Opinion
April 9, 1990
Appeal from the County Court, Nassau County, Lipp, J., Wexner, J.
Ordered that the judgment is affirmed.
The testimony of the undercover police officer, to whom the defendant gave the cocaine, established that the defendant was alert and coherent throughout the transaction. Significantly, the defendant, who testified in his own behalf at trial, never claimed that he did not intend to participate in the transaction because he was inebriated.
Under the circumstances, we find that there was insufficient evidence in the record for a reasonable person to entertain a doubt that the defendant's intent was affected by his purported intoxication. Accordingly, the trial court properly declined to charge the jury with respect to the defendant's intoxication (Penal Law § 15.25; see, People v. Perry, 61 N.Y.2d 849; People v Orr, 35 N.Y.2d 829; People v. Iturrino, 117 A.D.2d 502).

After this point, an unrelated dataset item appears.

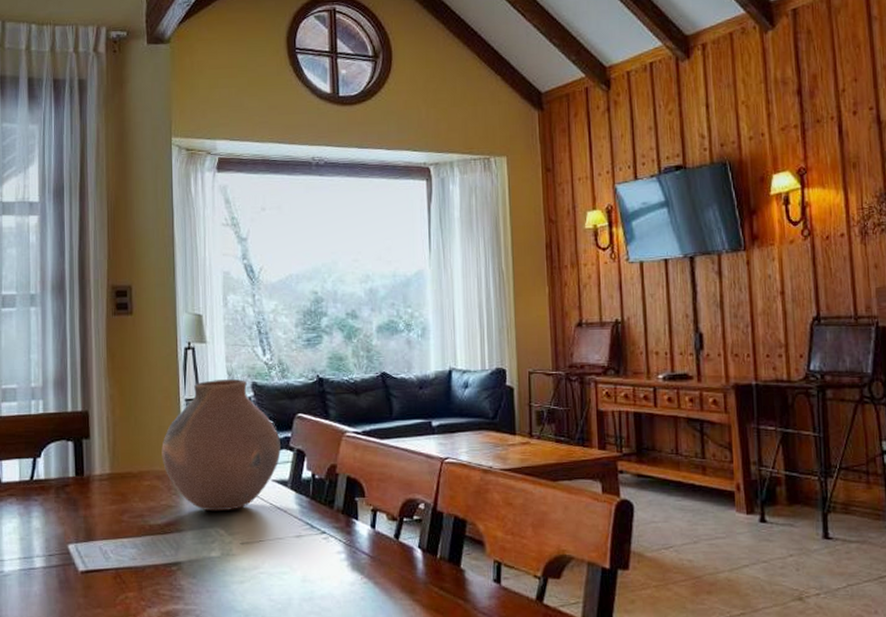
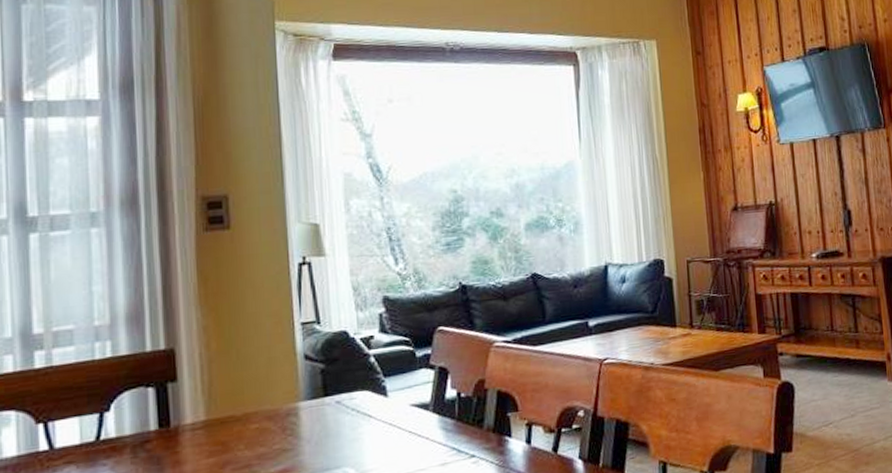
vase: present [161,379,281,512] -> none [272,294,420,449]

The trial court did not err in declining to charge the affirmative defense of entrapment with respect to criminal possession of a controlled substance in the first degree. The tape recorded conversation between the defendant and the confidential informant established the defendant's willingness to participate in the drug transaction. Moreover, the defendant admitted at trial that he used cocaine and that on the day of the transaction he had ingested two grams of that substance.
Under the circumstances, we find that the defendant did not meet his burden of establishing that he did not have the predisposition to commit the crime of criminal possession of a controlled substance in the first degree. Therefore, the court properly declined to charge entrapment with respect thereto (see, Penal Law § 40.05; People v. Butts, 72 N.Y.2d 746; People v. Alwadish, 67 N.Y.2d 973, 974; People v. Surpris, 125 A.D.2d 351; People v. Bradley, 112 A.D.2d 441; 1 CJI[NY] 40.05, at 924).
We have considered the defendant's remaining contentions and find them to be without merit. Lawrence, J.P., Kunzeman, Rosenblatt and Miller, JJ., concur.